Герцог был очень доволен результатом труда и на радостях разрешил Бенвенуто съездить в Рим. Накануне скульптор получил оттуда письмо, которое доставило ему большое удовольствие. Писал богатый римский купец Биндо Альтовита. Около года назад Бенвенуто сделал этому Биндо скульптурный портрет в бронзе. Бюст этот увидел Микеланджело и спросил у хозяина:
«– Кто этот мастер, который изобразил вас так хорошо и в такой прекрасной манере?»
Биндо объяснил, а Микеланджело написал письмо во Флоренцию. Вот его содержание в пересказе получателя: «Мой Бенвенуто, я вас знал столько лет как величайшего золотых дел мастера, который когда-либо был известен; и теперь я вас буду знать как такого же ваятеля. Знайте, что мессир Биндо Альтовита свел меня посмотреть голову своего изображения, из бронзы, и сказал мне, что она вашей руки; она мне доставила большое удовольствие; но мне было очень досадно, что она поставлена в плохом свете, потому что, если бы она получила свой разумный свет, она бы являла себя тем прекрасным произведением, какое она есть». Бенвенуто показал письмо герцогу, он его одобрил и велел пригласить Микеланджело от его имени во Флоренцию.

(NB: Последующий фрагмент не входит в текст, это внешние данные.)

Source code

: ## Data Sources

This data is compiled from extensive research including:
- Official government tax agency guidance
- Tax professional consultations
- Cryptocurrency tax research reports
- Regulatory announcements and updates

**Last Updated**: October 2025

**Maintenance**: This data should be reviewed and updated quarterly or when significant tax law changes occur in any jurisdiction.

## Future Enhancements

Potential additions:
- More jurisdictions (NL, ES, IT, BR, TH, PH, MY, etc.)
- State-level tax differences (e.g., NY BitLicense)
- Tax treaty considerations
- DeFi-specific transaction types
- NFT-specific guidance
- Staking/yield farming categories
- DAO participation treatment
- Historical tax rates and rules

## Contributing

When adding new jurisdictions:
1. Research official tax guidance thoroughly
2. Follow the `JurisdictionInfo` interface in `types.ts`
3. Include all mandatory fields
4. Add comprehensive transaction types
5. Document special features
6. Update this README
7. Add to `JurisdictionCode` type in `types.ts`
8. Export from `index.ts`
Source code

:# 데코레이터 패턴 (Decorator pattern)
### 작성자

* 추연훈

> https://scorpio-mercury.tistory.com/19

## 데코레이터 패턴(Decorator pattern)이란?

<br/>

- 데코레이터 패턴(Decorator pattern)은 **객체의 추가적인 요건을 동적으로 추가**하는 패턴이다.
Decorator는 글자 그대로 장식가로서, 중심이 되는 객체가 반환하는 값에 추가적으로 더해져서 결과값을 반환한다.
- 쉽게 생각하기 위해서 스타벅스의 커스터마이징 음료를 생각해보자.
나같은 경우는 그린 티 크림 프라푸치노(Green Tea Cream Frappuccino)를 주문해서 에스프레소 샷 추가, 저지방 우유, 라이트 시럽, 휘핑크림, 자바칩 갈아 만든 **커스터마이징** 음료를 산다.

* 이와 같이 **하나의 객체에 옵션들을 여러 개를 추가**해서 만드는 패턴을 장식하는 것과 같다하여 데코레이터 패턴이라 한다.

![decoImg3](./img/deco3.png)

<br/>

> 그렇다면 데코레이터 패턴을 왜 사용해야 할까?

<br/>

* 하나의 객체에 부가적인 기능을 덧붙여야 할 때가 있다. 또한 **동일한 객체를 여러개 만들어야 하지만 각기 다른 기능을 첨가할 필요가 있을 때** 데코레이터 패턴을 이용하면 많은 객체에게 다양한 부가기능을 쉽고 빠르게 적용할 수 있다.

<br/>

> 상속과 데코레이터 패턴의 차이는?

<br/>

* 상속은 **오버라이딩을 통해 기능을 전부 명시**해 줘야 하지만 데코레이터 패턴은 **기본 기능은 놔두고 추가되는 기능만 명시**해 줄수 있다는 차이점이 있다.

Бенвенуто полетел на крыльях в Рим, там он поселился в доме Биндо, и не только потому, что нужно было «устраивать разумный свет», его связывали с купцом и деловые отношения. Проживая какое-то время по делам во Флоренции, Биндо ссудил герцогу, конечно под хорошие проценты, 5000 золотых скудо. Купец предложил Бенвенуто тоже принять участие в сделке, тот согласился, поэтому в этих пяти тысячах была и его доля – 1200 золотых скудо. Это и послужило причиной того, что Бенвенуто сделал Биндо его бронзовый портрет.

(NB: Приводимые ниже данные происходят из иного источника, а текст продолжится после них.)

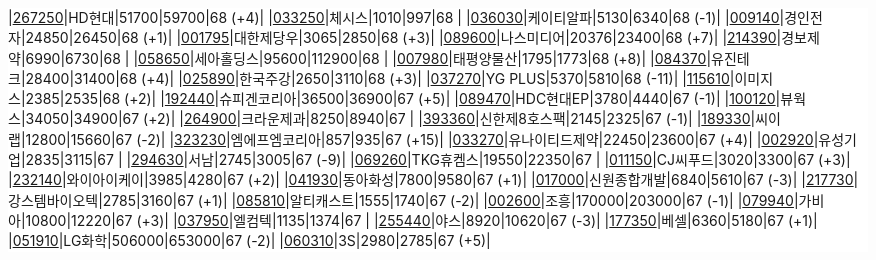 |[267250](https://finance.daum.net/quotes/A267250)|HD현대|51700|59700|68 (+4)|
|[033250](https://finance.daum.net/quotes/A033250)|체시스|1010|997|68 |
|[036030](https://finance.daum.net/quotes/A036030)|케이티알파|5130|6340|68 (-1)|
|[009140](https://finance.daum.net/quotes/A009140)|경인전자|24850|26450|68 (+1)|
|[001795](https://finance.daum.net/quotes/A001795)|대한제당우|3065|2850|68 (+3)|
|[089600](https://finance.daum.net/quotes/A089600)|나스미디어|20376|23400|68 (+7)|
|[214390](https://finance.daum.net/quotes/A214390)|경보제약|6990|6730|68 |
|[058650](https://finance.daum.net/quotes/A058650)|세아홀딩스|95600|112900|68 |
|[007980](https://finance.daum.net/quotes/A007980)|태평양물산|1795|1773|68 (+8)|
|[084370](https://finance.daum.net/quotes/A084370)|유진테크|28400|31400|68 (+4)|
|[025890](https://finance.daum.net/quotes/A025890)|한국주강|2650|3110|68 (+3)|
|[037270](https://finance.daum.net/quotes/A037270)|YG PLUS|5370|5810|68 (-11)|
|[115610](https://finance.daum.net/quotes/A115610)|이미지스|2385|2535|68 (+2)|
|[192440](https://finance.daum.net/quotes/A192440)|슈피겐코리아|36500|36900|67 (+5)|
|[089470](https://finance.daum.net/quotes/A089470)|HDC현대EP|3780|4440|67 (-1)|
|[100120](https://finance.daum.net/quotes/A100120)|뷰웍스|34050|34900|67 (+2)|
|[264900](https://finance.daum.net/quotes/A264900)|크라운제과|8250|8940|67 |
|[393360](https://finance.daum.net/quotes/A393360)|신한제8호스팩|2145|2325|67 (-1)|
|[189330](https://finance.daum.net/quotes/A189330)|씨이랩|12800|15660|67 (-2)|
|[323230](https://finance.daum.net/quotes/A323230)|엠에프엠코리아|857|935|67 (+15)|
|[033270](https://finance.daum.net/quotes/A033270)|유나이티드제약|22450|23600|67 (+4)|
|[002920](https://finance.daum.net/quotes/A002920)|유성기업|2835|3115|67 |
|[294630](https://finance.daum.net/quotes/A294630)|서남|2745|3005|67 (-9)|
|[069260](https://finance.daum.net/quotes/A069260)|TKG휴켐스|19550|22350|67 |
|[011150](https://finance.daum.net/quotes/A011150)|CJ씨푸드|3020|3300|67 (+3)|
|[232140](https://finance.daum.net/quotes/A232140)|와이아이케이|3985|4280|67 (+2)|
|[041930](https://finance.daum.net/quotes/A041930)|동아화성|7800|9580|67 (+1)|
|[017000](https://finance.daum.net/quotes/A017000)|신원종합개발|6840|5610|67 (-3)|
|[217730](https://finance.daum.net/quotes/A217730)|강스템바이오텍|2785|3160|67 (+1)|
|[085810](https://finance.daum.net/quotes/A085810)|알티캐스트|1555|1740|67 (-2)|
|[002600](https://finance.daum.net/quotes/A002600)|조흥|170000|203000|67 (-1)|
|[079940](https://finance.daum.net/quotes/A079940)|가비아|10800|12220|67 (+3)|
|[037950](https://finance.daum.net/quotes/A037950)|엘컴텍|1135|1374|67 |
|[255440](https://finance.daum.net/quotes/A255440)|야스|8920|10620|67 (-3)|
|[177350](https://finance.daum.net/quotes/A177350)|베셀|6360|5180|67 (+1)|
|[051910](https://finance.daum.net/quotes/A051910)|LG화학|506000|653000|67 (-2)|
|[060310](https://finance.daum.net/quotes/A060310)|3S|2980|2785|67 (+5)|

Когда Биндо увидел бюст в воске, он послал с нотариусом Бенвенуто 50 скудо, но тот отказался, оставил их у купца, как в сберкассе, под проценты. Все это время у деловых партнеров шла переписка, в письмах купец был очень любезен, а сейчас, когда Бенвенуто приехал в Рим, он вдруг стал строг, насуплен. Понятное дело, не хотелось ему расплачиваться за работу и вообще отдавать какие-либо деньги. «…все ж таки мы в немногих словах дело порешили; я потерял свою работу над этим его изображением, и бронзу тоже; и мы условились, что эти мои деньги он оставит себе из пятнадцати процентов на срок естественной моей жизни». Да, финансист Бенвенуто был никакой, обещанные деньги ему выплатили уже сыновья Биндо.
Сразу по приезде Бенвенуто «пошел поцеловать ноги папе» Юлию III, в миру Джован Мария де Чокки дель Монте (1550—1555). Юлий III принял скульптора очень благосклонно. Бенвенуто даже завел с понтификом некие речи, «каковыми мне кажется, что я легко договорился бы с ним и охотно вернулся бы в Рим, из-за великих трудностей, которые у меня были во Флоренции». Договорить эти речи не дал явившийся вдруг флорентийский посол Аверардо Серристори. Направляясь в Рим, Бенвенуто получил от герцога рекомендательное письмо к своему послу. Ясно, что в Риме Бенвенуто был под приглядом.